Ecological Archives C006-032-A3

Cheng-Yuan Xu, Shaoqing Tang, Mohammad Fatemi, Caroline L. Gross, Mic H. Julien, Caitlin Curtis, and Rieks D. van Klinken . 2015. Population structure and genetic diversity of invasive Phyla canescens: implications for the evolutionary potential. Ecosphere 6:162. http://dx.doi.org/10.1890/es14-00374.1

Appendix C. Supporting information of methods.

Assessing the risk of overestimating Fst

There is a risk that the relatively low number of samples per population (for some South American populations) and microsatellite loci in our study may lead to an overestimation of Fst. We therefore conducted several analyses to test this issue. Each analysis showed our interpretation to be robust:

(1) POWSIM simulation for a sensitivity analysis with a pre-defined Fst = 0.25 (previous work suggest Fst > 0.2 for P. canescens). For South American populations with differentiation corresponding to a pre-defined Fst = 0.25 and an effective population size of 10,000, simulation with our sample size (South American populations before pooling) and loci number resulted in Fst = 0.252 ± 0.002 (95% CI) (POWSIM v4.1, Ryman 2011).

(2) Calculating Fst after excluding all pooled populations. Excluding pooled populations from Fst calculation had limited effect (0.266 for 18 populations with >20 individuals vs. 0.287 for all populations, GenAlex).

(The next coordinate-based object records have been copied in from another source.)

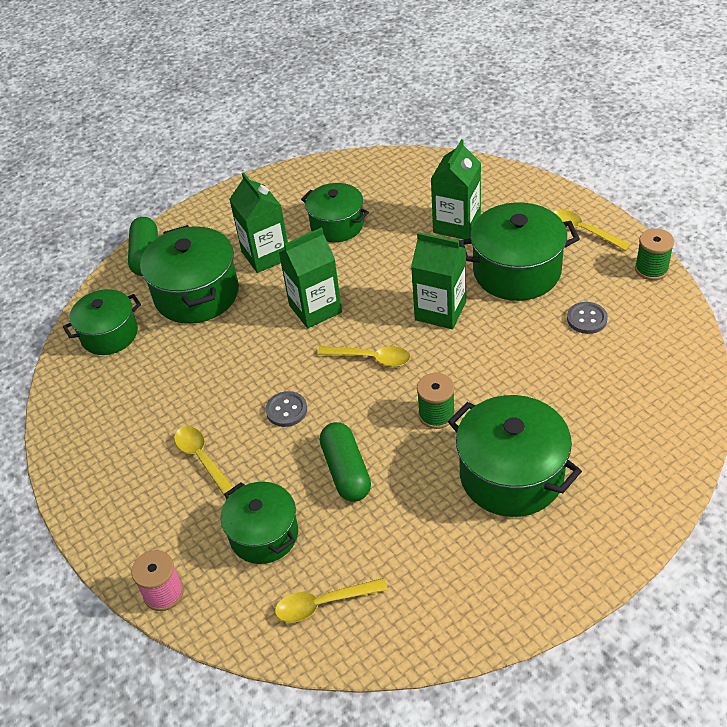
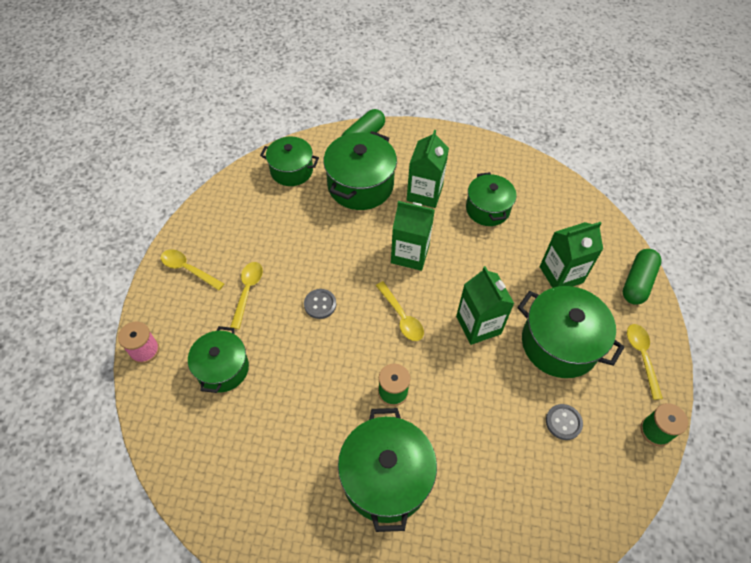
camera: 40 degrees right, 10 degrees up
yellow spoon [275,578,388,623] -> yellow spoon moved to [161,249,224,291]
green capsule [320,422,371,502] -> green capsule moved to [623,249,662,305]

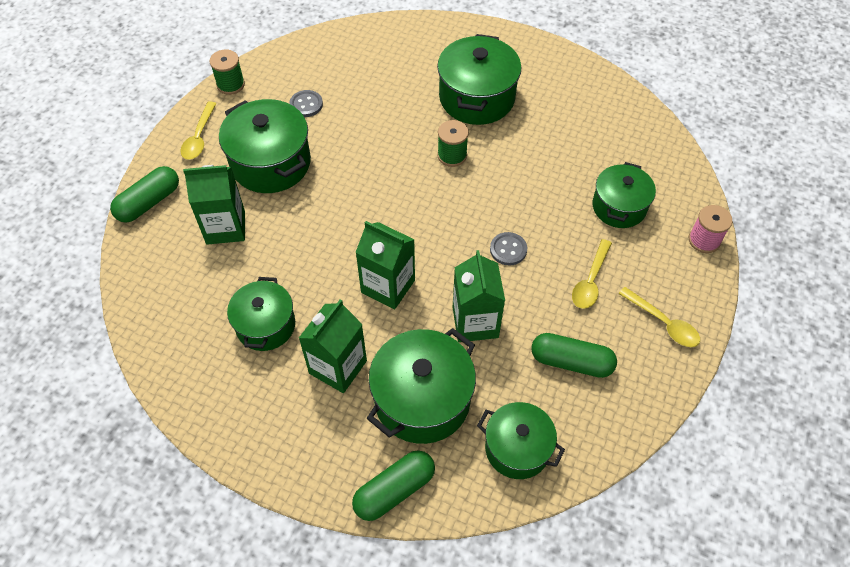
camera: 165 degrees left, 0 degrees up
yellow spoon [376,281,424,341] -> none
green carton [456,266,515,345] -> green carton moved to [453,250,505,342]
none -> green capsule [531,333,617,378]

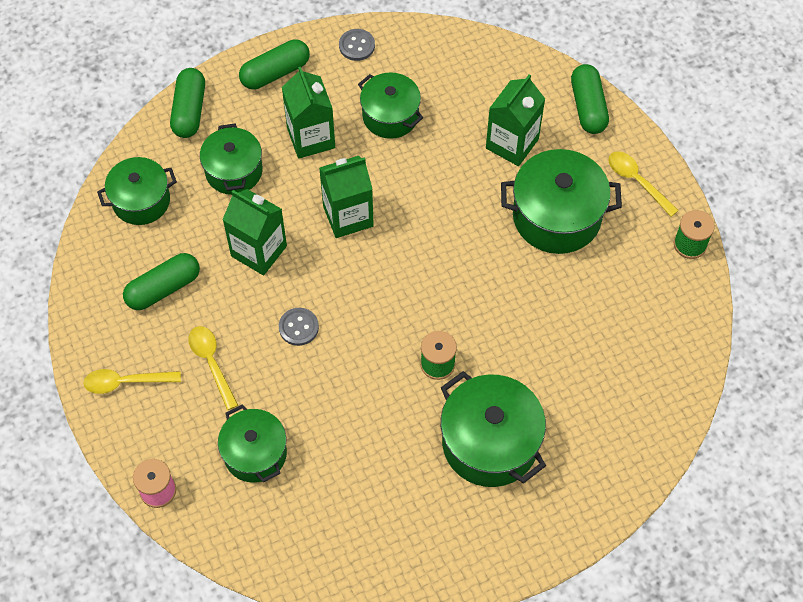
camera: 130 degrees right, 5 degrees up
grey button [289,90,323,117] -> grey button moved to [339,29,375,61]
green pot [367,328,476,444] -> green pot [200,124,263,195], size x0.66
none -> green capsule [239,39,310,90]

(3) Comparing genetic structure genetic structure estimated with microsatellite data and our previous ISSR data. Our microsatellite results are qualitatively consistent with our previous ISSR study on the same system (15 populations with 5 each respectively from Argentina, Australia and France, 30 individuals per population, 0.236 vs 0.210 for among-region differentiation, AMOVA).

(4) Separately estimating Fst for each loci. Fst calculations were not sensitive to loci number in our study. Including all 6 loci gives the same results (0.287) as calculating Fst for each individual loci (0.233 – 0.430) (GenAlex).Therefore, our data set provides reliable estimation of the broad-scale spatial genetic structure of P. canescens.

Putative sources of invasive individuals

Using the third and the fourth level subdivision of South American individuals produced consistent results with that based on the second level subdivision. That is, introduced individuals were primarily linked to central Argentine clusters and Peruvian and Chilean clusters having only limited contribution (data not shown). However, on these levels of South American subdivision, the contribution of many native clusters were not statistically significant (with 95% CI includes 0 in Bayesian assignment or bootstrap support <50% in NJ tree). In this case the source of the invasive cluster cannot be reliably further determined. We therefore concluded that the second level native subdivision was most appropriate for identifying the putative population source of invasive individuals with our data.